Chicken Kefta with Figs

  • Yield servings


1 1/2 pounds ground chicken
1 small (about 1/2 cup) red onion, finely chopped
1/2 cup Falafel mix
2 tablespoons bottled minced garlic
2 tablespoons fresh oregano leaves, finely chopped
2 tablespoons fresh mint leaves, finely chopped
1 teaspoon salt
1/2 teaspoon ground black pepper
1 teaspoon ground cumin
1 teaspoon ground cinnamon
1/2 teaspoon cayenne pepper
12 -- figs, halved
-- Olive oil
-- Juice of 2 fresh lemons
1 package (12 oz.) chopped romaine lettuce
1 -- seedless cucumber, unpeeled, halved and sliced
4 ounces (1 cup) crumbled Lemon Garlic and Oregano feta cheese
1 cup pitted Kalamata olives
1 cup grape or cherry tomatoes, halved
1 can (15 1/2 oz.) canned garbanzo beans, rinsed and drained
1 cup good quality Greek vinaigrette dressing
-- Garnish: chopped fresh cilantro leaves


Combine ground chicken with next 10 ingredients (red onion through cayenne pepper) in large mixing bowl.
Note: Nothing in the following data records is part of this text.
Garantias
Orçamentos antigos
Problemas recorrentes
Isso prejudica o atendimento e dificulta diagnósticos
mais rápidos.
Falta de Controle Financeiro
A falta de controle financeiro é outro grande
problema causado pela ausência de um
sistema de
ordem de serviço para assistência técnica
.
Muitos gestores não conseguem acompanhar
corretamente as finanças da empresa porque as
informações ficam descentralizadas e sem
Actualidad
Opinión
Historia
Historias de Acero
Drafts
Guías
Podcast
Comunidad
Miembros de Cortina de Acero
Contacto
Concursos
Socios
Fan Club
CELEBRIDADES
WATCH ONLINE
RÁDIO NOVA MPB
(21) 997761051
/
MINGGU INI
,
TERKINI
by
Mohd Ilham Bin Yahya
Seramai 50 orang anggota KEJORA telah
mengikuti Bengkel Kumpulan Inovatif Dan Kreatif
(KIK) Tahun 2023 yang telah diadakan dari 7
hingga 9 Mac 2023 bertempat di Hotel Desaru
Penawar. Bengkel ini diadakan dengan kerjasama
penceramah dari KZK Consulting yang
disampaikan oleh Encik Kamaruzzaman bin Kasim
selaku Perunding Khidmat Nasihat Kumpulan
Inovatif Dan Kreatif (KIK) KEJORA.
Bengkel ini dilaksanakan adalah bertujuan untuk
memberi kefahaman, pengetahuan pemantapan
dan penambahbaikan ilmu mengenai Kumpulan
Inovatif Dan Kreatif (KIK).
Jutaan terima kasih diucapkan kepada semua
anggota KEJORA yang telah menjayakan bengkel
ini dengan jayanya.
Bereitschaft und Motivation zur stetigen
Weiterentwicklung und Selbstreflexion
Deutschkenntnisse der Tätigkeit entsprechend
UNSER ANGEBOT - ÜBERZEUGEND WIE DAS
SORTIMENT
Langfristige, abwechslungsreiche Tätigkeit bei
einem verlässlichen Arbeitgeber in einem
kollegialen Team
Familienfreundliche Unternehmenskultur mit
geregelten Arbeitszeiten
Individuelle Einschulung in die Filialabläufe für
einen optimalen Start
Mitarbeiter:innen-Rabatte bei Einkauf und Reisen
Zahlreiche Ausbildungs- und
Divide mixture into 12 equal portions and roll into balls. Thread meatballs and figs alternately onto 8 skewers, leaving a 1/2 space between each.* Lightly pat each meatball into a 2-inch patty. Brush patties and figs with olive oil and lemon juice. Broil about 6 inches from heat, turning once until nicely browned and cooked through, about 8 minutes.

To serve, divide romaine lettuce onto individual serving plates. Top each equally with cucumber, feta cheese, Kalamata olives, tomatoes and garbanzo beans. Drizzle each with Greek vinaigrette. Top each with 2 skewers each. Serves 6.

* If using wooden skewers, soak in water for at least 30 minutes to prevent scorching.